* _WHAT THIS TASK INVOLVES_:
An exact repetition of every entry, with no images, is the required answer.

Dataset entries:
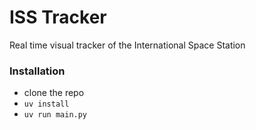 # ISS Tracker

Real time visual tracker of the International Space Station

### Installation

 - clone the repo
 - `uv install`
 - `uv run main.py`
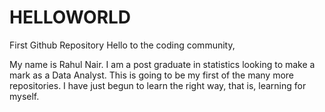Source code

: # HELLOWORLD
First Github Repository
Hello to the coding community,

My name is Rahul Nair. I am a post graduate in statistics looking to make a mark as a Data Analyst. This is going to be my first of the many more repositories. I have just begun to learn the right way, that is, learning for myself.
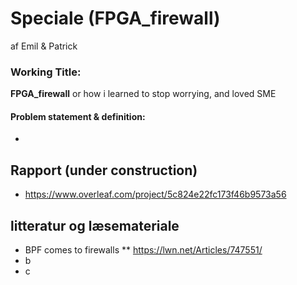 # Speciale (FPGA_firewall)
af Emil &amp; Patrick

### Working Title:
**FPGA_firewall** or how i learned to stop worrying, and loved SME
#### Problem statement & definition:
* <empty>

## Rapport (under construction)
* https://www.overleaf.com/project/5c824e22fc173f46b9573a56

## litteratur og læsemateriale
* BPF comes to firewalls
** https://lwn.net/Articles/747551/
* b
* c
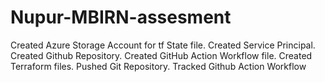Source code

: # Nupur-MBIRN-assesment

Created Azure Storage Account for tf State file.
Created Service Principal.
Created Github Repository.
Created GitHub Action Workflow file.
Created Terraform files.
Pushed Git Repository.
Tracked Github Action Workflow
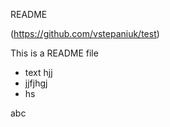 README

(https://github.com/vstepaniuk/test)

This is a README file

* text hjj
* jjfjhgj
* hs

abc
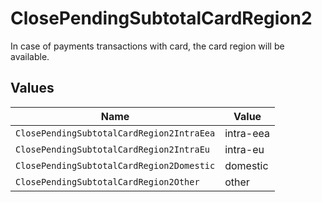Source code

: # ClosePendingSubtotalCardRegion2

In case of payments transactions with card, the card region will be available.


## Values

| Name                                      | Value                                     |
| ----------------------------------------- | ----------------------------------------- |
| `ClosePendingSubtotalCardRegion2IntraEea` | intra-eea                                 |
| `ClosePendingSubtotalCardRegion2IntraEu`  | intra-eu                                  |
| `ClosePendingSubtotalCardRegion2Domestic` | domestic                                  |
| `ClosePendingSubtotalCardRegion2Other`    | other                                     |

* _OUTPUT FOR THIS EXERCISE_:
 # ISS Tracker

Real time visual tracker of the International Space Station

### Installation

 - clone the repo
 - `uv install`
 - `uv run main.py`
Source code

: # HELLOWORLD
First Github Repository
Hello to the coding community,

My name is Rahul Nair. I am a post graduate in statistics looking to make a mark as a Data Analyst. This is going to be my first of the many more repositories. I have just begun to learn the right way, that is, learning for myself.
 # Speciale (FPGA_firewall)
af Emil &amp; Patrick

### Working Title:
**FPGA_firewall** or how i learned to stop worrying, and loved SME
#### Problem statement & definition:
* <empty>

## Rapport (under construction)
* https://www.overleaf.com/project/5c824e22fc173f46b9573a56

## litteratur og læsemateriale
* BPF comes to firewalls
** https://lwn.net/Articles/747551/
* b
* c
Source code

: # Nupur-MBIRN-assesment

Created Azure Storage Account for tf State file.
Created Service Principal.
Created Github Repository.
Created GitHub Action Workflow file.
Created Terraform files.
Pushed Git Repository.
Tracked Github Action Workflow
 README

(https://github.com/vstepaniuk/test)

This is a README file

* text hjj
* jjfjhgj
* hs

abc
Source code

: # ClosePendingSubtotalCardRegion2

In case of payments transactions with card, the card region will be available.


## Values

| Name                                      | Value                                     |
| ----------------------------------------- | ----------------------------------------- |
| `ClosePendingSubtotalCardRegion2IntraEea` | intra-eea                                 |
| `ClosePendingSubtotalCardRegion2IntraEu`  | intra-eu                                  |
| `ClosePendingSubtotalCardRegion2Domestic` | domestic                                  |
| `ClosePendingSubtotalCardRegion2Other`    | other                                     |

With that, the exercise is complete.